Marsupials and other mammals
All mammals have in common the presence of mammary glands that produce milk to feed the young. A first classification of mammals divides them into viviparous mammals and oviparous mammals. Oviparous mammals are known as prototherians (“first animals”) and are represented only by monotremes (platypuses, echidnas). viviparous mammals called ries are the most numerous and are believed to have evolved evolutionarily after the prototherians.
In oviparous mammals, the embryo develops inside an egg. In viviparous mammals, the embryo develops in the mother’s uterus and the female gives birth to more or less developed offspring. Depending on the level of development of the offspring at birth, two major groups of viviparous mammals can be distinguished: placental mammals (eutherians) and marsupials (metatheries).

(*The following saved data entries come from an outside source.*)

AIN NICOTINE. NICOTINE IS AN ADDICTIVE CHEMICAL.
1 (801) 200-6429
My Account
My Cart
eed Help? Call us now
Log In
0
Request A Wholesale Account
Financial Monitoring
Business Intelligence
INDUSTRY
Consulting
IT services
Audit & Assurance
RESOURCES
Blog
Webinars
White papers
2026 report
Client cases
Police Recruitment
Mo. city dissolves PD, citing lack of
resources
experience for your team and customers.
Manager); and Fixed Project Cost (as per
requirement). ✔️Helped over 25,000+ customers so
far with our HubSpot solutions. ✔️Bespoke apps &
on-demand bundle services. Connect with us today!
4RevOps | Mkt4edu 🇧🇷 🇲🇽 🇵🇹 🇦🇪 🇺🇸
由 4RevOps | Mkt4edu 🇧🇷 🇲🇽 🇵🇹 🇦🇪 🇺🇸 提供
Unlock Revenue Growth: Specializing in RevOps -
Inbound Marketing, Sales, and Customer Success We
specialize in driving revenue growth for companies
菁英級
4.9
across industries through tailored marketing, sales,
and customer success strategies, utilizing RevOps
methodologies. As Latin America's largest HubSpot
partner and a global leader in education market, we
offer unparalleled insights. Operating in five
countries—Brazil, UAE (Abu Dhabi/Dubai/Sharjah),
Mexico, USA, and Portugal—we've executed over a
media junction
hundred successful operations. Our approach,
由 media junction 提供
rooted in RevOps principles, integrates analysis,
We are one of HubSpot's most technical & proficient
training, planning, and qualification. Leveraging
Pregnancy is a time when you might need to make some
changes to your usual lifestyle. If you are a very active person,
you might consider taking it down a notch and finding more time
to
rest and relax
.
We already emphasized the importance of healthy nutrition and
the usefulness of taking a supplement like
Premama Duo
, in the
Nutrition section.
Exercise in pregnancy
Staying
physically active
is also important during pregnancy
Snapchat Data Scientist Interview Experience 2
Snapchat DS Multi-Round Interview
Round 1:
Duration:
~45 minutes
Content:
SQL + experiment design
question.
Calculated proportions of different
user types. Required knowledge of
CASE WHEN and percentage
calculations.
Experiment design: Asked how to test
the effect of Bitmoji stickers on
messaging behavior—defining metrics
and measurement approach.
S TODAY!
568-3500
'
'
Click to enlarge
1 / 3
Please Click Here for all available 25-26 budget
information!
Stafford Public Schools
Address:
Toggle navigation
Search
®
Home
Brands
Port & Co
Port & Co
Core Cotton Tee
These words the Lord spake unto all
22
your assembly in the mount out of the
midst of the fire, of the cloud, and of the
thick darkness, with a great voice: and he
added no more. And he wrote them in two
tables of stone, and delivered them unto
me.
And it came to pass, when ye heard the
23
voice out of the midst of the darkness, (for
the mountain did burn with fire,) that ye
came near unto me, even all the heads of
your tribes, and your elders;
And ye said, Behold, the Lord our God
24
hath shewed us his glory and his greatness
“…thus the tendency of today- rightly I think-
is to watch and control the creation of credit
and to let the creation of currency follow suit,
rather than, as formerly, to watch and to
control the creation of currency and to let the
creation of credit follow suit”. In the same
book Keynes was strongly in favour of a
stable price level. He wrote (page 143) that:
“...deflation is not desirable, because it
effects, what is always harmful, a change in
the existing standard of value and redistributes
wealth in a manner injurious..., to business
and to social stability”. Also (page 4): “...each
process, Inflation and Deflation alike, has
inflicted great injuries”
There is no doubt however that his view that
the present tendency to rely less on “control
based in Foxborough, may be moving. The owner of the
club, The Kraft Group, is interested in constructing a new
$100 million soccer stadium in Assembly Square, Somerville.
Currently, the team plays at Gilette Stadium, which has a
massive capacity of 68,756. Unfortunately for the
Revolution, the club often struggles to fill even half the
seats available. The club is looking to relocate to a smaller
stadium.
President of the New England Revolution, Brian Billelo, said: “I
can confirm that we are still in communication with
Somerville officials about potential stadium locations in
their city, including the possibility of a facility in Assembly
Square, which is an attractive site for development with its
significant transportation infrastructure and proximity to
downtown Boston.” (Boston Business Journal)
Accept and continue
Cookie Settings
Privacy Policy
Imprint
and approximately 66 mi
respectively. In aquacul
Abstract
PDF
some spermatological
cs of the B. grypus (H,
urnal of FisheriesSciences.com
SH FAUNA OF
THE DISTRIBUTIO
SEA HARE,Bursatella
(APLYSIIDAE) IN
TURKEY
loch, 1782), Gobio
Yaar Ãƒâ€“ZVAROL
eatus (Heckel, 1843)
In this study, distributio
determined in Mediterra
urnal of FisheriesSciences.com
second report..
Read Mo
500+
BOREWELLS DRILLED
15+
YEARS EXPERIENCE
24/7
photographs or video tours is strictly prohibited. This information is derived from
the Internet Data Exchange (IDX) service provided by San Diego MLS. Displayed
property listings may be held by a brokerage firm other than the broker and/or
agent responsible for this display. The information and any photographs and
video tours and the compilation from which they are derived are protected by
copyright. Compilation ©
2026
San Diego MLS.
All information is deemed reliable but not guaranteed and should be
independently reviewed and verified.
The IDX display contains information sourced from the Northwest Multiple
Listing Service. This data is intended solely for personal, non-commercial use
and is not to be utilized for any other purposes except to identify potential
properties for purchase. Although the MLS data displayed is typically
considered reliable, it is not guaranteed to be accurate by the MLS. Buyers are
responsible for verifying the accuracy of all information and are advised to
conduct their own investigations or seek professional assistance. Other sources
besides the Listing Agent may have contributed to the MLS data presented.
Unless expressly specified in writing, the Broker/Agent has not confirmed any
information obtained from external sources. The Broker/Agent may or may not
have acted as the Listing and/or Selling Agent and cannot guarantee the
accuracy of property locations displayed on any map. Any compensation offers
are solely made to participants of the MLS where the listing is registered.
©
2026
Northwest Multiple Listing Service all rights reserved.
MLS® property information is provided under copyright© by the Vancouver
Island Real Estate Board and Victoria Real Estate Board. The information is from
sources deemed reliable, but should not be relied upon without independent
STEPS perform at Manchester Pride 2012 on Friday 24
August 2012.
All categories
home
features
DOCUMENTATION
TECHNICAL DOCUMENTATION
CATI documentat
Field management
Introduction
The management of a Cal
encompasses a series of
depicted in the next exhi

Marsupials give birth to a young in a very early stage of development, practically in a fetal state. After birth, the embryo slides along a line of saliva that the mother makes with her tongue until it reaches the baby carrier, where it will remain for a while, feeding on the breasts until it reaches adequate maturity. The pouch is also used by the mothers of some species to transport the young, mainly as protection from predators.
GalleryKangaroo fetus suckling from pouch Baby kangaroo grazing from pouch
Stock market variations
The marsupium, or marsupial pouch, shows some variability between different marsupial species. For example, the quols (genus dasyurus) and the Tasmanian devil (Sarcophilus harrisii) have the pouch close to the vaginal cloaca and the young woman has to walk only a few centimeters to enter the pouch after delivery; once the chicks develop, they leave the pouch and do not return.
The pouch of kangaroos, on the other hand, opens horizontally at the top of the belly and the young after birth have to travel a relatively long distance. Also, kangaroos and other marsupials, eg kangaroos, allow their young to live in the pouch for a while after they are sufficiently developed to come out and lead an independent life; the chicks can go out and back into the pouch.
In wombats and marsupial moles, the pouch opens at the bottom and rear, allowing them to dig their burrows into the ground without making a mess and throwing debris at the developing young.
Some marsupials, such as fascogals or marsupial mice (genus Phascogale), do not have a permanent pouch but form temporary skin folds in the breast area, often referred to as a pseudo-marsupion during the breeding period.